### READING TEXT

====================

IN THE UNITED STATES DISTRICT COURT FOR THE MIDDLE DISTRICT OF PENNSYLVANIA


July 20, 2010

UNITED STATES OF AMERICA
v.
VICTOR RAYNARD PATTERSON

The opinion of the court was delivered by: Christopher C. Conner United States District Judge

(Judge Conner)

MEMORANDUM

Presently before the court is a motion (Doc. 60) filed pro se by defendant Victor Raynard Patterson ("Patterson") to vacate, set aside, or correct his sentence pursuant to 28 U.S.C. § 2255.*fn1 Patterson claims his conviction was improper because he was denied effective assistance of counsel in violation of his Sixth Amendment rights under the United States Constitution. Specifically, Patterson contends that trial counsel failed to move for suppression of evidence collected in the course of a search of Patterson's home, contrary to Patterson's request to file such motion. (See Doc. 60 at 2.) Patterson argues that a suppression motion would have had a reasonable chance of success because the search warrant authorizing entry into his home was not supported by probable cause. (See id. at 5.) In addition, Patterson argues that, even if the warrant was valid, the firearms and ammunition seized from his home were outside the scope of the search warrant. (See id. at 1.) Finally, Patterson requests an evidentiary hearing to present the merits of his claim. (Id. at 6.) For the reasons which follow, Patterson's motion (Doc. 60) will be denied.

====================

### REQUIRED WORK
(a) In the court memorandum, which constitutional amendment does Patterson say was violated when he was denied effective assistance of counsel?
(b) Copy the court memorandum word for word, starting with "UNITED STATES OF" and going on through "(Judge Conner)".
(c) Carry on the court memorandum on Patterson's motion under 28 U.S.C. § 2255, picking up after its final sentence.

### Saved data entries
====================

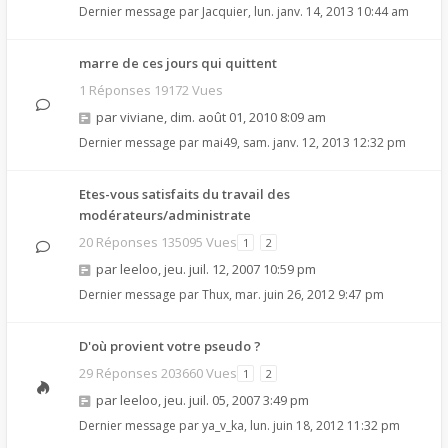
Dernier message par
Jacquier
,
lun. janv. 14, 2013 10:44 am
marre de ces jours qui quittent
1 Réponses 19172 Vues
par
viviane
,
dim. août 01, 2010 8:09 am
Dernier message par
mai49
,
sam. janv. 12, 2013 12:32 pm
Etes-vous satisfaits du travail des
modérateurs/administrate
20 Réponses 135095 Vues
1
2
par
leeloo
,
jeu. juil. 12, 2007 10:59 pm
Dernier message par
Thux
,
mar. juin 26, 2012 9:47 pm
D'où provient votre pseudo ?
29 Réponses 203660 Vues
1
2
par
leeloo
,
jeu. juil. 05, 2007 3:49 pm
Dernier message par
ya_v_ka
,
lun. juin 18, 2012 11:32 pm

====================

### ANSWERS TO THIS EXERCISE
(a) The Sixth Amendment.

(b)
UNITED STATES OF AMERICA
v.
VICTOR RAYNARD PATTERSON

The opinion of the court was delivered by: Christopher C. Conner United States District Judge

(Judge Conner)

(c)
I. Statement of Facts & Procedural History

In January 2006, police officers began observing Patterson's residence and noted vehicles frequently coming and going therefrom. (Doc. 62, Ex. A.) A vice officer involved in the surveillance collected trash from the residence which had been discarded at curbside. (Id.) The trash collected included marijuana residue and mail addressed to Patterson at that residence. (Id.) The plant material collected from the trash was later confirmed to be marijuana by an accredited laboratory on May 31, 2006. (Doc. 62, Ex. B.) After identifying Patterson as a resident of the home in question, the officer learned that Patterson had an extensive criminal history involving drugs. (Doc. 62, Ex. A.) Based on all of the above information, the officer applied for and obtained a warrant from a Dauphin County magistrate to search the residence in question and any persons present at the residence during the search for illegal drugs and evidence of drug use and trafficking. (Id.)

The search, executed on January 27, 2006, produced two loaded .45 caliber pistols, ammunition, and a small amount of plant material in a jar. (Id.) The plant material contained in the jar was later confirmed by an accredited laboratory on June 12, 2006 to be marijuana. (Doc. 62, Ex. C.) Patterson was indicted on August 23, 2006, on a single count of being an armed career criminal in violation of 18 U.S.C. §§ 922(g)(1) and 924(e). (See Doc. 1.) Patterson pleaded guilty to the charge, (see Doc. 27), and was sentenced on August 6, 2007, to a prison term of 180 months and certain additional penalties, (see Doc. 37).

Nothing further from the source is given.